Hats off to Major General Ulysses Grant. His creative strategizing led to a crucial Union victory here. Unfortunately he first had to conclude that 17,000 dead Union soldiers was enough, to find his winning strategy: a siege. After trying countless direct amphibious attacks from the Mississippi River (where the Confederate Army up on Vicksburg’s high ground repulsed them, and repeatedly sunk Union gunships like sitting ducks below them), he tried mining under the fort and setting explosives, failing once again to breach this impregnable site. He also built a bypass canal to no avail.

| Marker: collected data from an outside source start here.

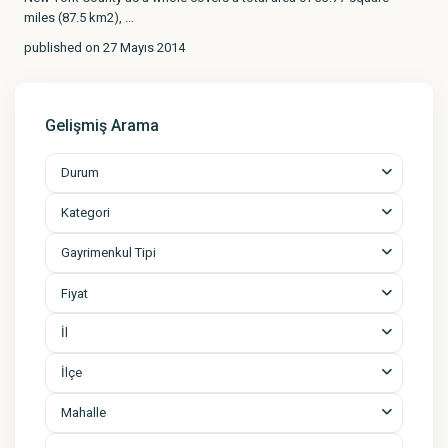
miles (87.5 km2),
...
published on 27 Mayıs 2014
Gelişmiş Arama
Durum
Kategori
Gayrimenkul Tipi
Fiyat
İl
İlçe
Mahalle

The Mississippi River was the conduit of supplies and new recruits for the Confederacy. President Lincoln told Grant that Vicksburg was “the key” and said, “The war can never be brought to a close until that key is in our pocket.” Grant finally changed strategy, marched his troops across the River 60 miles south, marched 100 miles northeast to take control of Jackson, and marched along the Southern Railroad to the west to Vicksburg’s eastern perimeter. He built 8 miles of zig-zagging trenches outside the Confederate lines…and kept them pinned into their own fortifications until 1/3 of the 30,000 Confederate soldiers were too ill to fight, their water was contaminated, and there were limitied supplies of food and munitions. 46 days of this made General Pemberton see that his options were surrender or rescue. When he was notified that the Mississippi Confederate Army was too weakened to provide support, he surrendered.

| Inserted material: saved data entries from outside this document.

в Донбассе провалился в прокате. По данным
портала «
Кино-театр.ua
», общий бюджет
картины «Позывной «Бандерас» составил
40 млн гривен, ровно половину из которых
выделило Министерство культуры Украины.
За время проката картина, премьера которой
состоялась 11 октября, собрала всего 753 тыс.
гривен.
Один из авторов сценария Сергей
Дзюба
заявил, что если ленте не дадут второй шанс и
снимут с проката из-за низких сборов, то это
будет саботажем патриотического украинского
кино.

This enormous site with a 16 mile road tour, is filled with bikers, walkers and joggers…. over 1000 monuments, and as many trenches. I enjoyed sitting in the spot where Pemberton and Grant met to hammer out the terms of the surrender. I kept thinking…why did 17,000 Union and plenty of Confederate soldiers have to die to come up with a less violent and more effective strategy for gaining control of this important piece of ground? At least Grant continued to think more strategically when he set the terms of surrender: lay down all arms, pledge never to fight the United States again…and then go home. What good would 30,000 prisoners of war do for the Union who would have to feed them? Too weakened to fight, they just had to make their way home as best they could. I wish they could have sprouted wings as I recall the hardships the weakened soldiers had trying to get home in the great novel, “Cold Mountain”. Still better than the conditions shown in the great movie, “Andersonville”, (Camp Sumter) where 45,000 Union troops were imprisoned in Georgia with no food, water and overrun with disease. More than 13,000 soldiers died from the deplorable conditions in the Confederate prison.

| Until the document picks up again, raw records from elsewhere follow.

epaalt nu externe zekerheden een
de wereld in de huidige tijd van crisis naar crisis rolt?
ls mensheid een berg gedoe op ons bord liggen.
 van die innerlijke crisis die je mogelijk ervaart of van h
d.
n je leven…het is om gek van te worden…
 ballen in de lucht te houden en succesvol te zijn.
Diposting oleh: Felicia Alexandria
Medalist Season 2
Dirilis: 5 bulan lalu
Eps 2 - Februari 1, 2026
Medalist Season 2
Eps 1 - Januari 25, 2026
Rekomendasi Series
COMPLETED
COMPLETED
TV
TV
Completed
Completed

Within 5 days, the only other Mississippi River obstacle was toppled, and President Lincoln stated, “The Father of Waters again goes unvexed to the sea.” Mississippi was readmitted to the Union in 1870, but Vicksburg remained occupied by Federal Troops, in this case ‘United States Colored Troops’ until the end of Reconstruction in 1877….that must have chafed some Confederate be-hinds! White rule returned with a vengeance until the Civil Rights Movement and Brown v. The Board of Education ordered equality under the law in 1954. However, much of the South sabotaged segregation far longer. Atlanta, for instance, did not desegregate their schools until 1970! What is it with the South? Every time (daily) I see a monument to Jefferson Davis, I want to yell, “You lost! ….in battle, in court, in public opinion….Give it up! Don’t celebrate your awkward, ugly history…” Imagine Germany today putting up monuments to Hitler. Why isn’t it shameful today to celebrate historic efforts to continue human slavery?